Trying
to Acquire What We Already Have
The
lie about God and about Eve made eating from the forbidden tree look desirable.
This in turn provided Eve with a perceived solution to her emptiness—a solution
that didn’t involve depending on God, who was now judged as being
untrustworthy. There was something she
could do about her hunger. The viability of the forbidden tree as a source
of fullness gave viability to her embryonic autonomy.
Just
like Eve, we believe we can fill our emptiness by doing something and acquiring things. We believe we can give
ourselves fulfilling worth apart from God by performing. We believe we can
become self-sufficient through our efforts. We believe we can fix ourselves as
well as other people. All of this is to say, we believe we can and should
become wise, like God, knowing good and evil.
It’s
important to notice that the serpent didn’t promise Eve something she didn’t
already have. This too is an aspect of all that blocks love and thus
constitutes sin. The serpent promised Eve that she could be “like God.” Yet she
and Adam were already made in the
very image and likeness of God (Gen. 1:26–27). The craftiness of the serpent is
found in his cunning ability to make Eve think she had to become what she in fact already was. How else could he tempt
a person who already had all she would ever need? The serpent convinced Eve
that her life had to be found in doing
rather than simply being. He
convinced her to break fellowship with God in order to possess the very thing
God had already given her for free: her being in “the image and likeness of
God.”
Had
Eve remained in union with God, had she rejected the Accuser’s lie about God,
the serpent’s promise that she could become like God would have been utterly
vacuous. She would have remained in the peace of knowing that she already
reflected God’s image and was full because of the unsurpassable worth God
continually poured into her. Going beyond the “No Trespassing” sign would not
have seemed desirable to her.
Only when she accepted the lie and forgot who she was did the promise of becoming like God take on any significance.

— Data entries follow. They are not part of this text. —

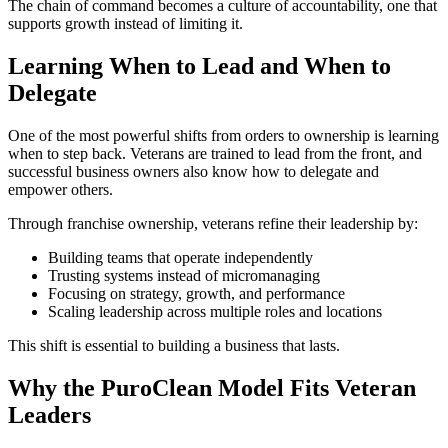
The chain of command becomes a culture of accountability, one that
supports growth instead of limiting it.
Learning When to Lead and When to
Delegate
One of the most powerful shifts from orders to ownership is learning
when to step back. Veterans are trained to lead from the front, and
successful business owners also know how to delegate and
empower others.
Through franchise ownership, veterans refine their leadership by:
Building teams that operate independently
Trusting systems instead of micromanaging
Focusing on strategy, growth, and performance
Scaling leadership across multiple roles and locations
This shift is essential to building a business that lasts.
Why the PuroClean Model Fits Veteran
Leaders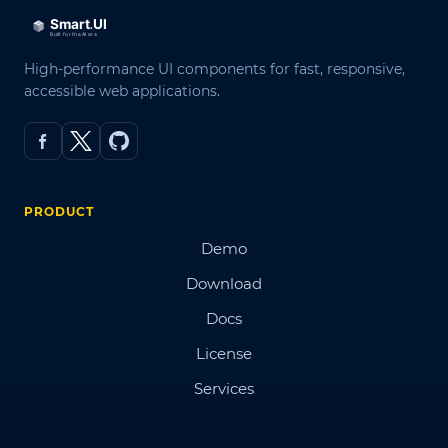
High-performance UI components for fast, responsive,
accessible web applications.
PRODUCT
Demo
Download
Docs
License
Services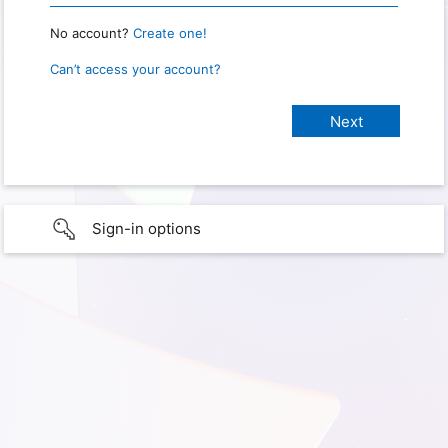
No account?
Create one!
Can’t access your account?
Sign-in options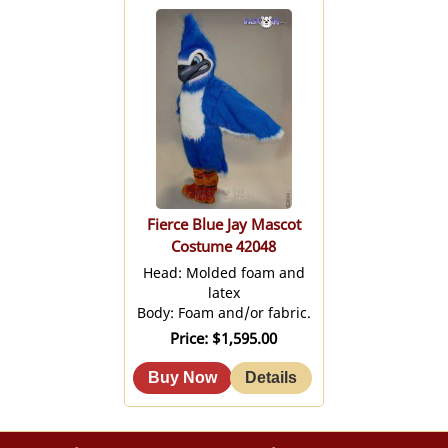
Fierce Blue Jay Mascot
Costume 42048
Head: Molded foam and
latex
Body: Foam and/or fabric.
Price
$1,595.00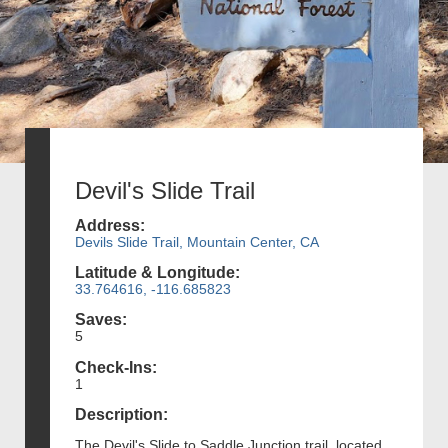
Devil's Slide Trail
Address:
Devils Slide Trail, Mountain Center, CA
Latitude & Longitude:
33.764616, -116.685823
Saves:
5
Check-Ins:
1
Description:
The Devil's Slide to Saddle Junction trail, located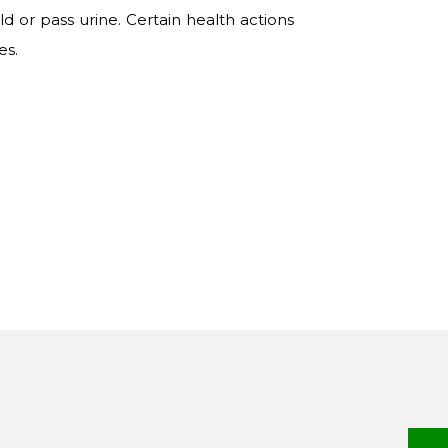
d or pass urine. Certain health actions
es.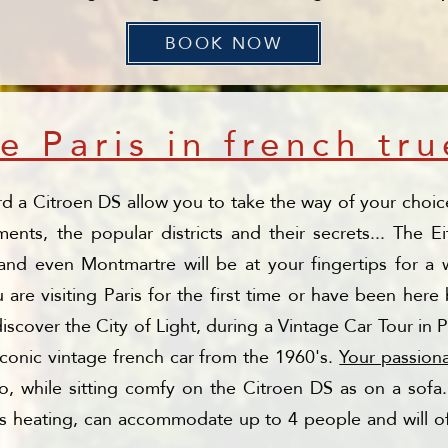
BOOK NOW
e Paris in french tru
rd a Citroen DS allow you to take the way of your choice
ts, the popular districts and their secrets... The E
nd even Montmartre will be at your fingertips for a w
are visiting Paris for the first time or have been her
iscover the City of Light, during a Vintage Car Tour in 
conic vintage french car from the 1960's.
Your passion
go, while sitting comfy on the Citroen DS as on a so
as heating, can accommodate up to 4 people and will of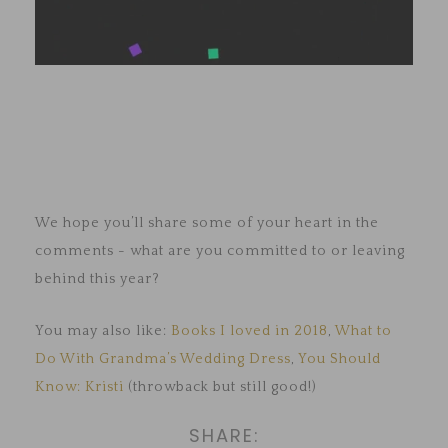
We hope you’ll share some of your heart in the
comments - what are you committed to or leaving
behind this year?
You may also like:
Books I loved in 2018
,
What to
Do With Grandma’s Wedding Dress
,
You Should
Know: Kristi
(throwback but still good!)
SHARE: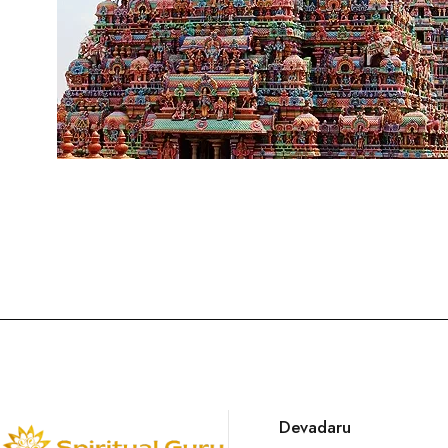
Devadaru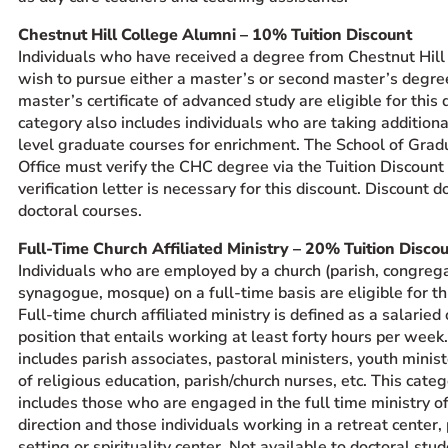
Chestnut Hill College Alumni – 10% Tuition Discount
Individuals who have received a degree from Chestnut Hill
wish to pursue either a master’s or second master’s degree
master’s certificate of advanced study are eligible for this 
category also includes individuals who are taking addition
level graduate courses for enrichment. The School of Grad
Office must verify the CHC degree via the Tuition Discoun
verification letter is necessary for this discount. Discount d
doctoral courses.
Full-Time Church Affiliated Ministry – 20% Tuition Disco
Individuals who are employed by a church (parish, congrega
synagogue, mosque) on a full-time basis are eligible for th
Full-time church affiliated ministry is defined as a salaried
position that entails working at least forty hours per week.
includes parish associates, pastoral ministers, youth minist
of religious education, parish/church nurses, etc. This cate
includes those who are engaged in the full time ministry of
direction and those individuals working in a retreat center,
setting or spirituality center. Not available to doctoral stud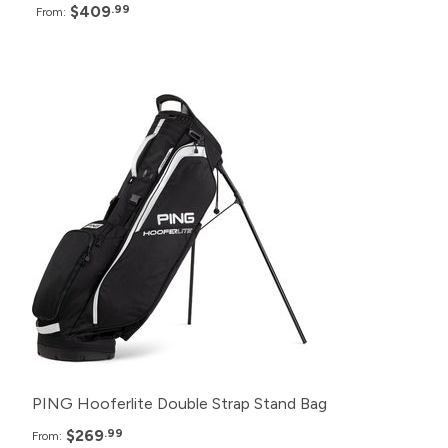
$409
.99
From:
Pack
Price
24+
$269.99
12+
$274.99
6+
$284.99
PING Hooferlite Double Strap Stand Bag
$269
.99
From: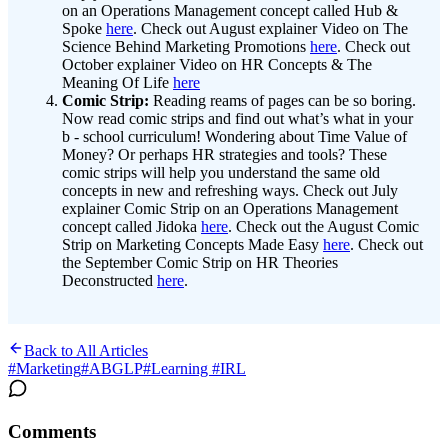
on an Operations Management concept called Hub &
Spoke
here
. Check out August explainer Video on The
Science Behind Marketing Promotions
here
. Check out
October explainer Video on HR Concepts & The
Meaning Of Life
here
Comic Strip:
Reading reams of pages can be so boring.
Now read comic strips and find out what’s what in your
b - school curriculum! Wondering about Time Value of
Money? Or perhaps HR strategies and tools? These
comic strips will help you understand the same old
concepts in new and refreshing ways. Check out July
explainer Comic Strip on an Operations Management
concept called Jidoka
here
. Check out the August Comic
Strip on Marketing Concepts Made Easy
here
. Check out
the September Comic Strip on HR Theories
Deconstructed
here
.
Back to All Articles
#
Marketing
#
ABGLP
#
Learning #IRL
Comments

Rejecting the truth that she was already in God’s likeness, she blocked out the love that made her in his likeness. Then, instead of living life out of the fullness of who she already was, dependent upon God, Eve chose to try to become in God’s likeness by acting out of her emptiness, independent of God. Her life, and the life of her descendants, would from that time on consist of futilely chasing what God had always intended to give us for free.